As Cavanagh makes clear at [8], the judge was not limited to "the weight of product" that can be shown to have been supplied in the data capture period, which only represented a short portion of the conspiracy. Provided that the judge when considering the applicant's role in each conspiracy remained true to the applicant's basis of plea, as modified by the agreed factual position reflected in the Mention Note, he was entitled to infer from all the facts that each conspiracy lasted for a significant period before and after that window.

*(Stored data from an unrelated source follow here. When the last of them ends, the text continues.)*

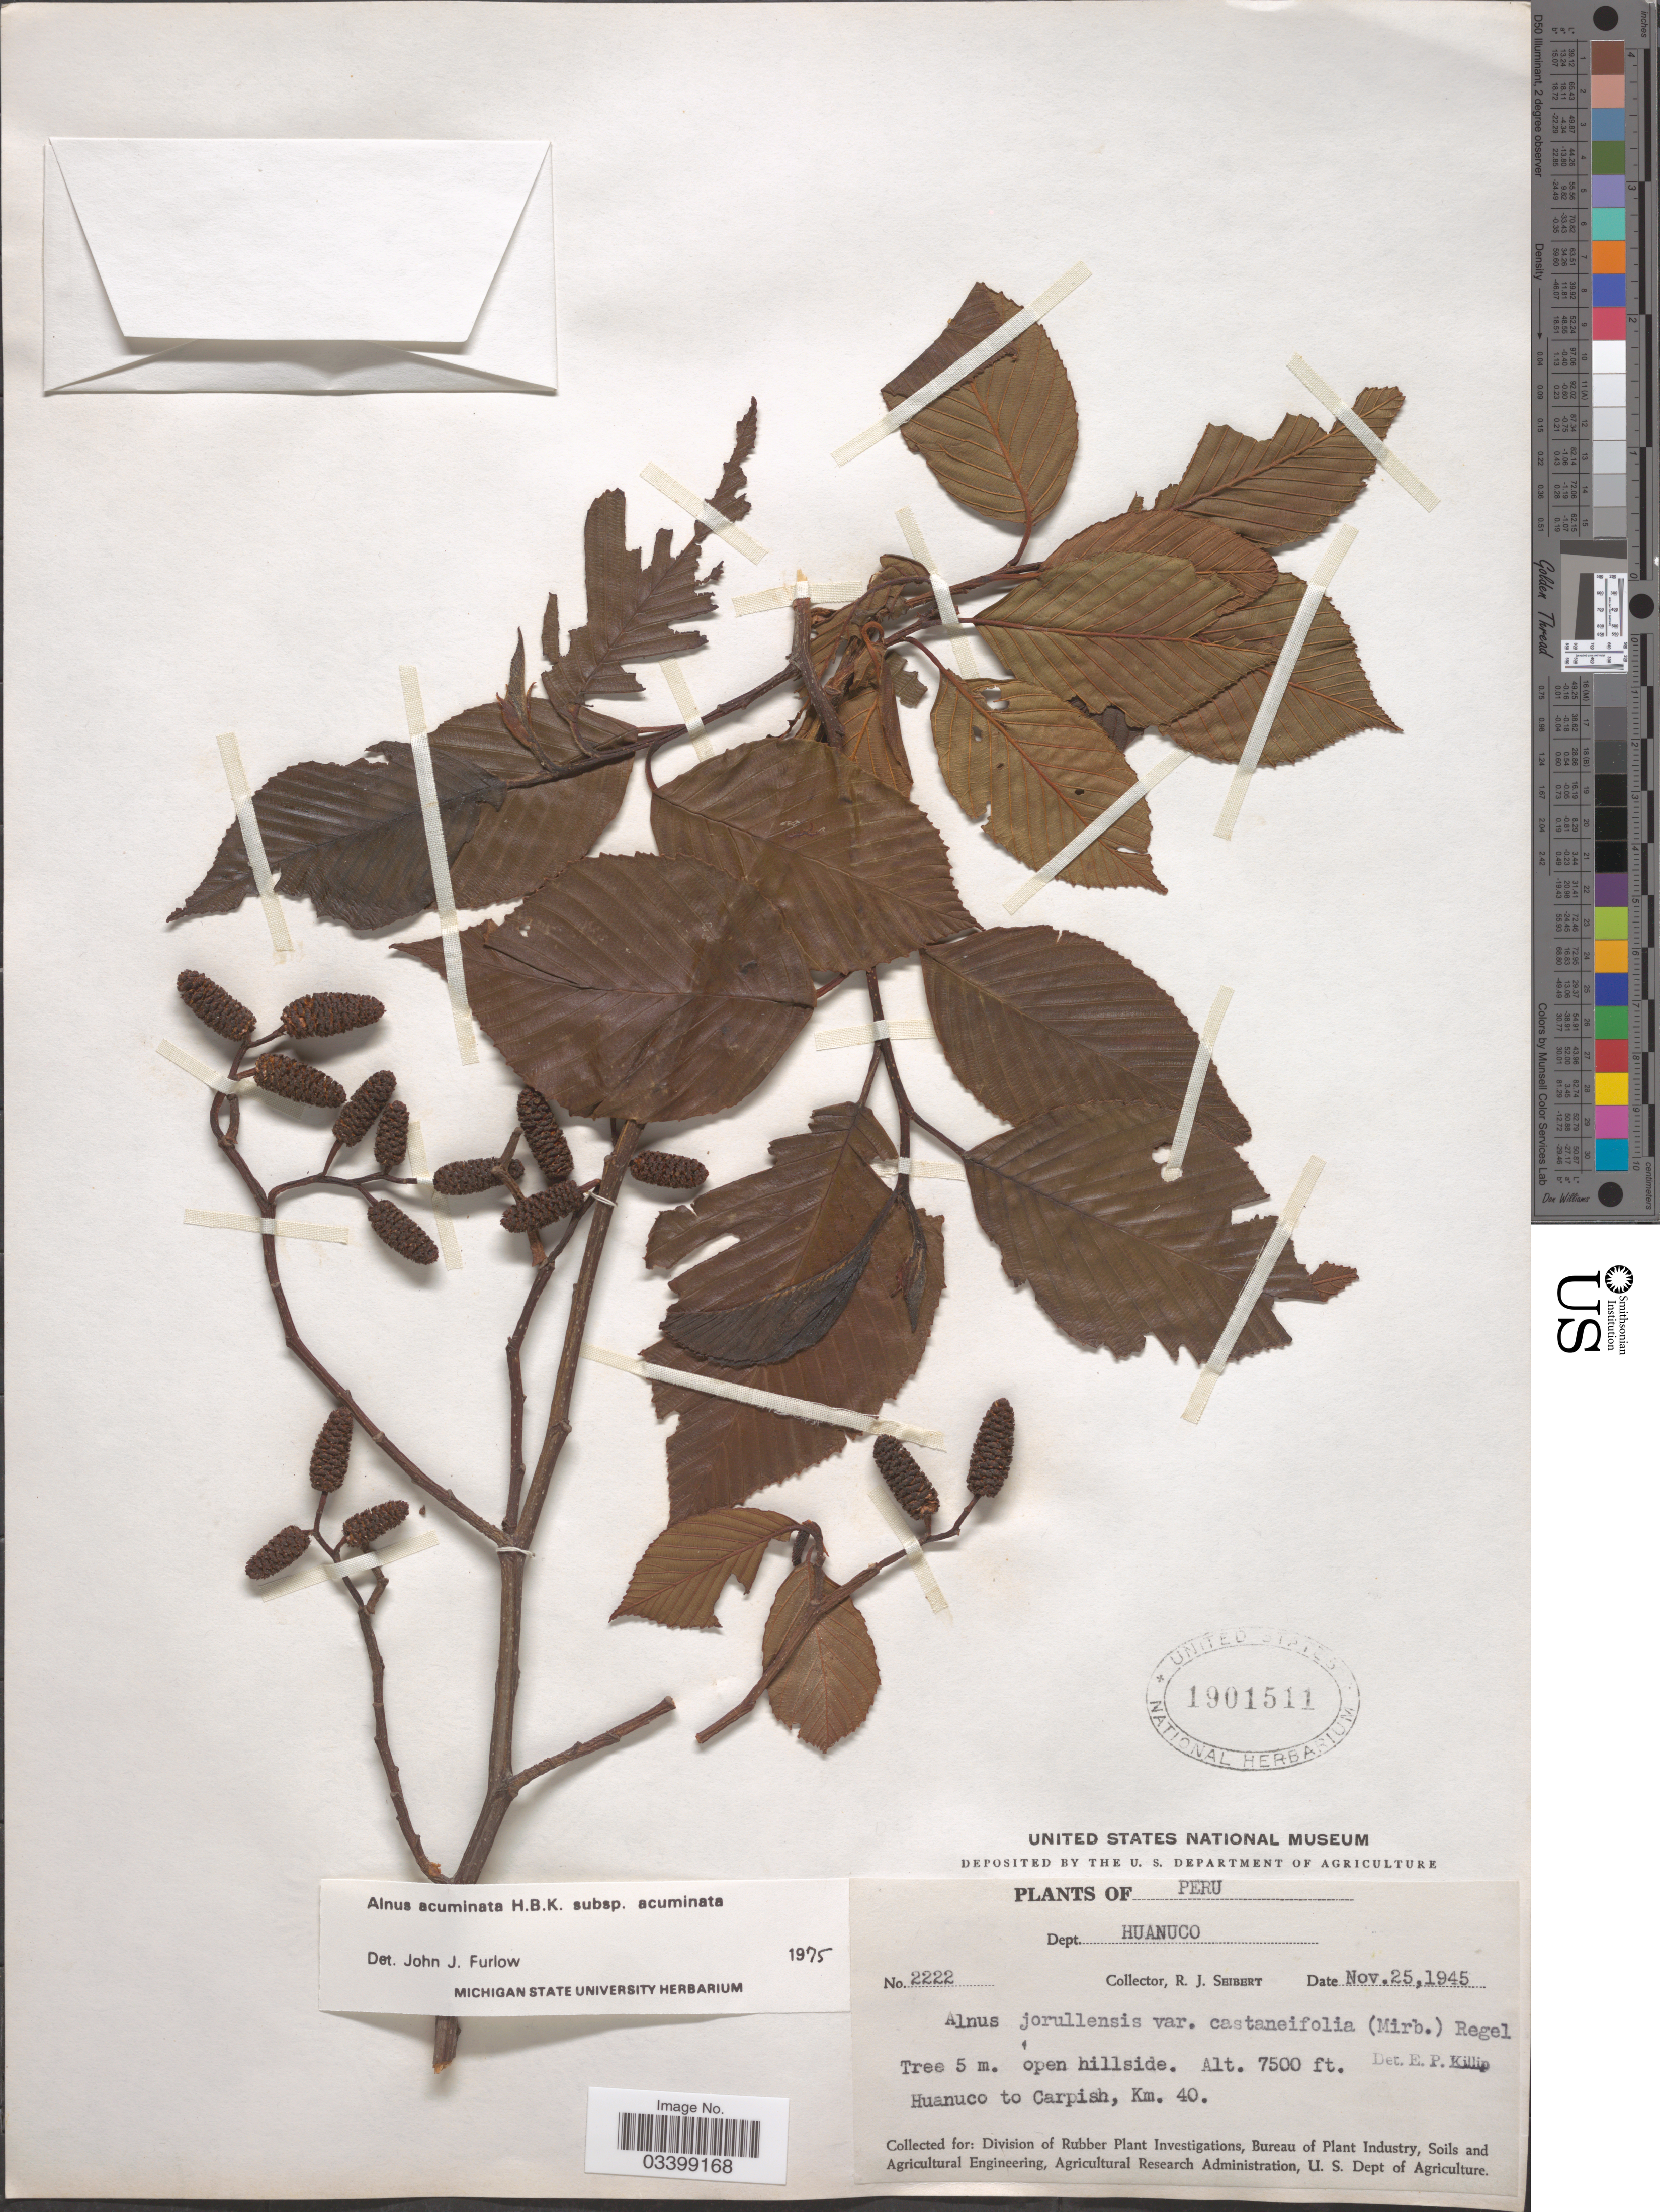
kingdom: Plantae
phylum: Tracheophyta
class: Magnoliopsida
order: Fagales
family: Betulaceae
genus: Alnus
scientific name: Alnus acuminata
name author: Kunth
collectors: R. J. Seibert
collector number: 2222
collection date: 1945-11-25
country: Peru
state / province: Huánuco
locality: Dept. Huanuco. Huanuco to Carpish. Km. 40.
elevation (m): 2286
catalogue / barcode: US 1901511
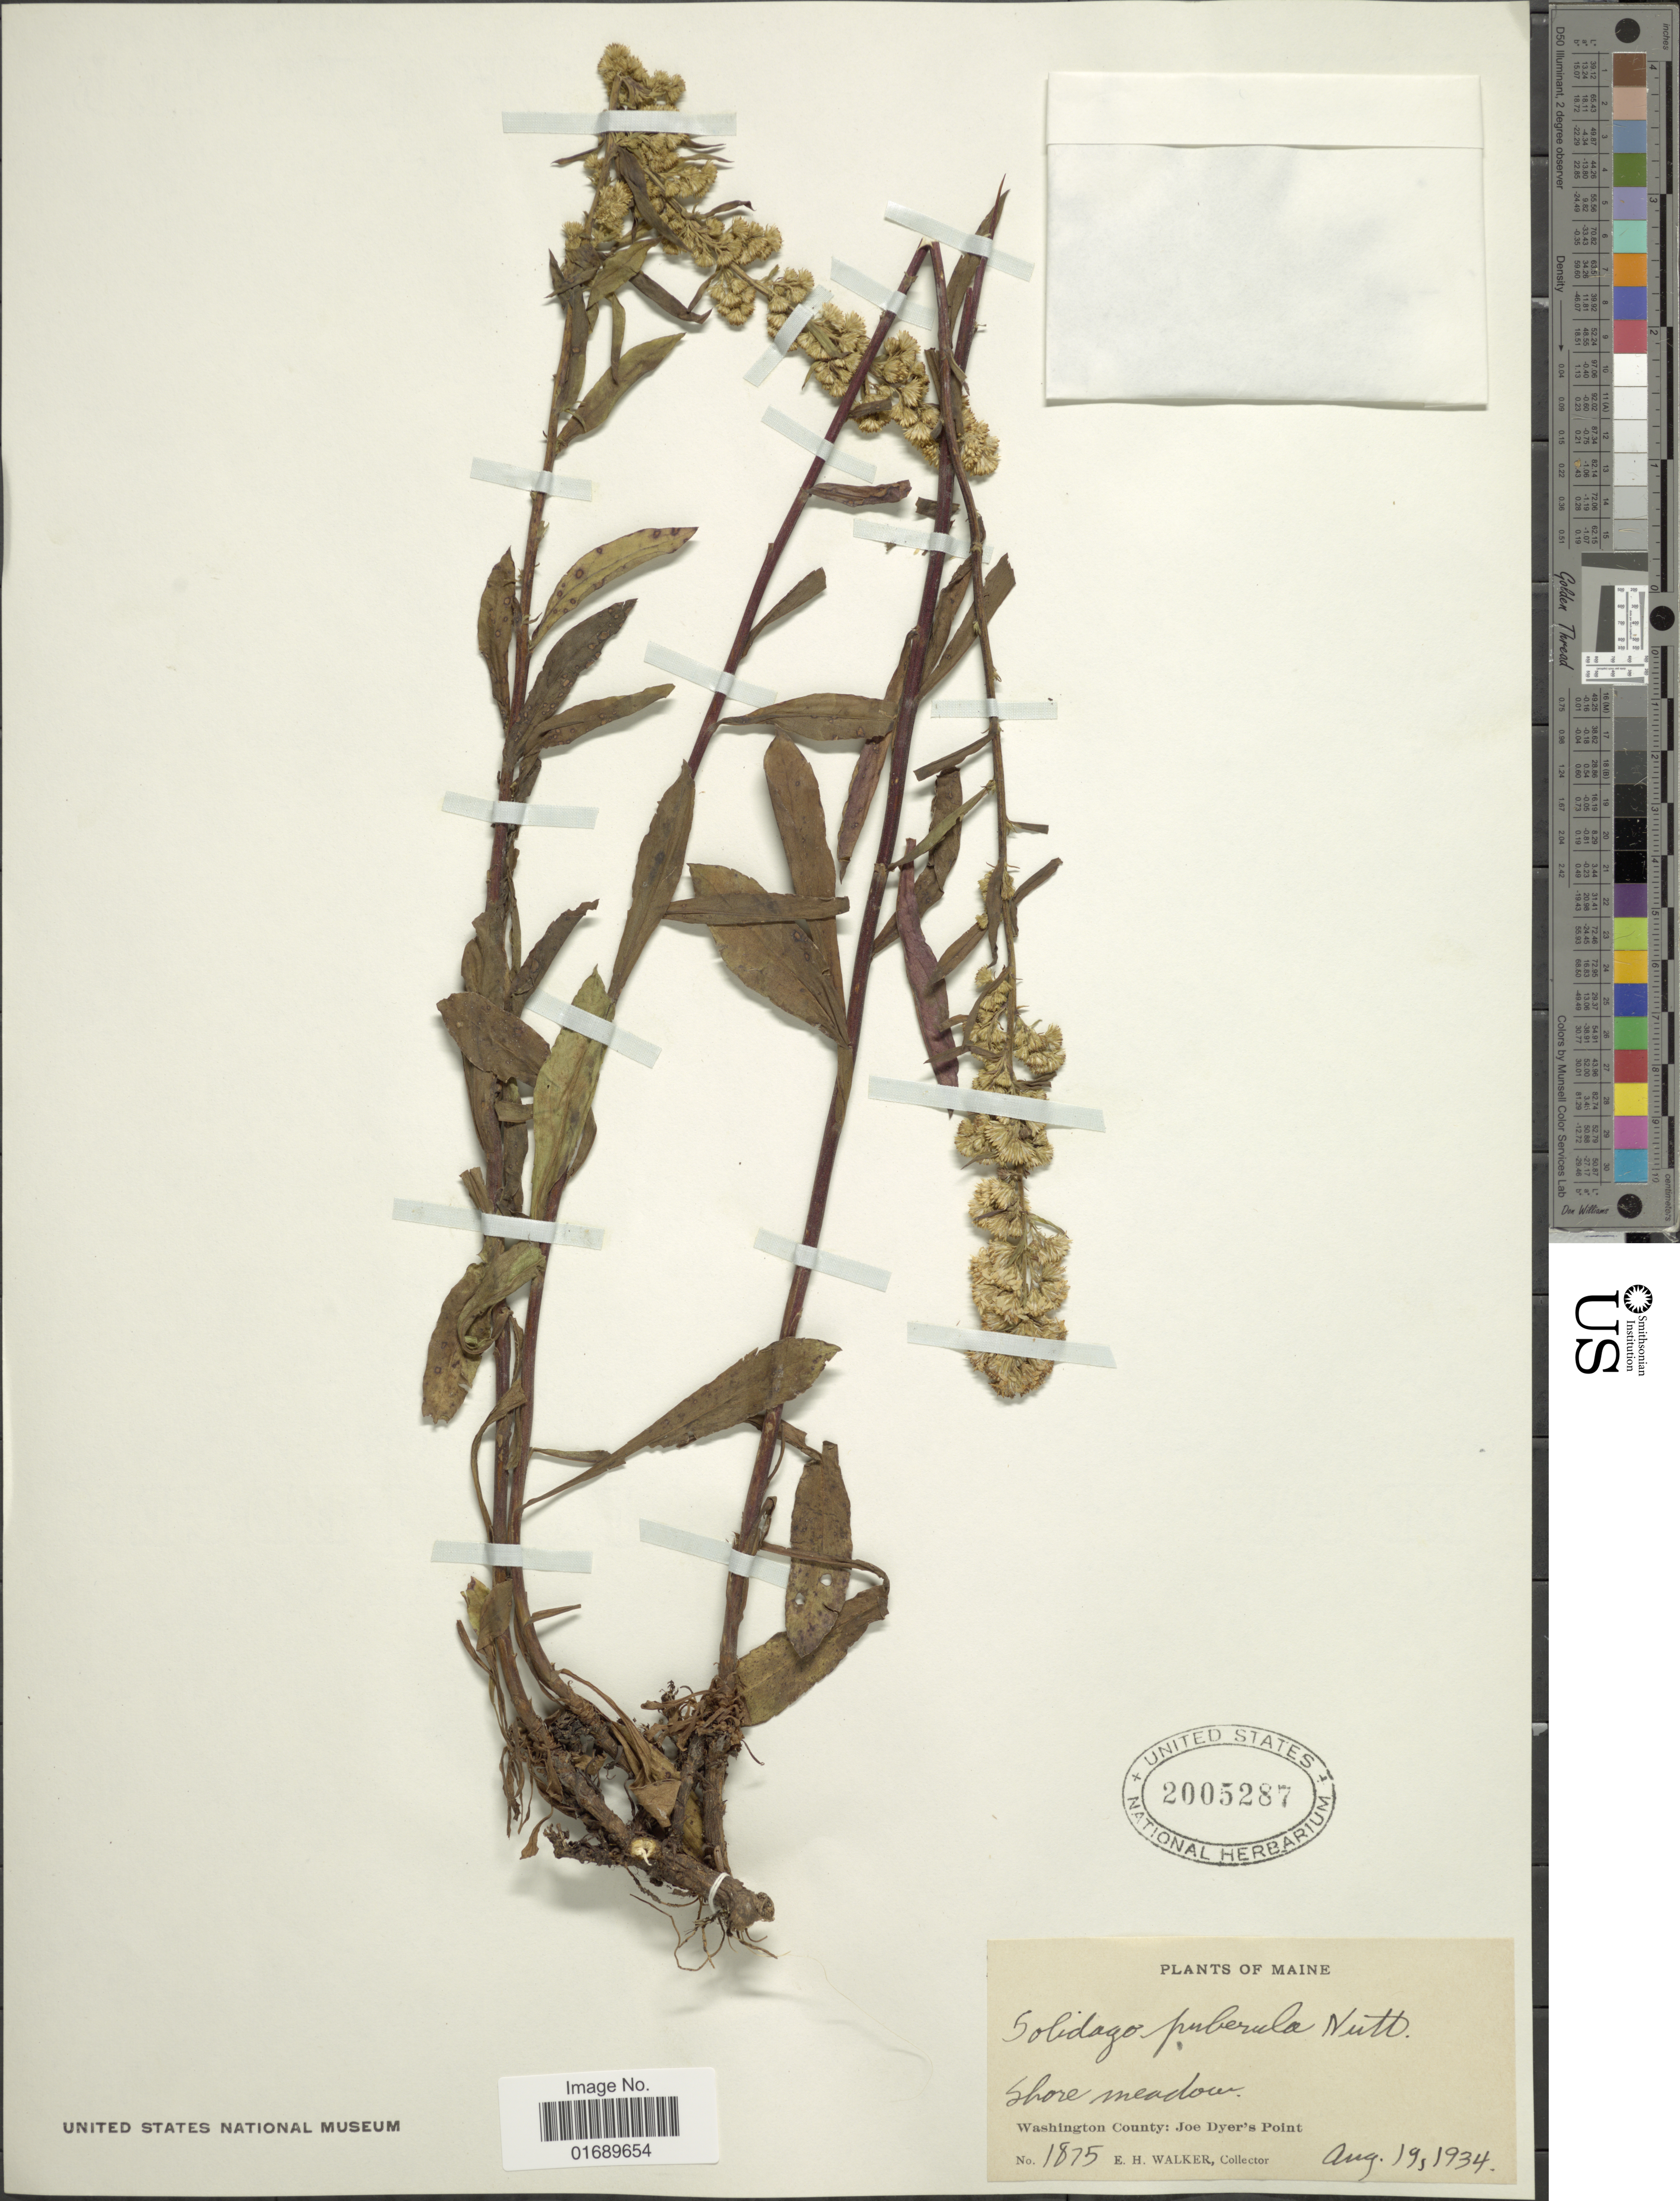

The sentence for the lead offence (count 4) needed to reflect the overall criminality of this offending. It involved three significant class A drugs conspiracies with a number of co-conspirators, international links, sophistication, the use of the EncroChat network, multiple communications between the applicant and at least 24 other persons on the EncroChat network and multiple transactions over a substantial period. Counts 1 and 4 involved together at least 39 kilograms of cocaine on the agreed factual position and count 5 involved 100 kilograms of cocaine, although there was no evidence of actual importation. In these circumstances the applicant's lack of offending over a substantial period and a lack of relevant convictions did not provide much mitigation.
For these reasons it is not arguable that the total sentence imposed on the applicant for this offending is manifestly excessive. Accordingly, we refuse the applicant's renewed application for leave to appeal against sentence.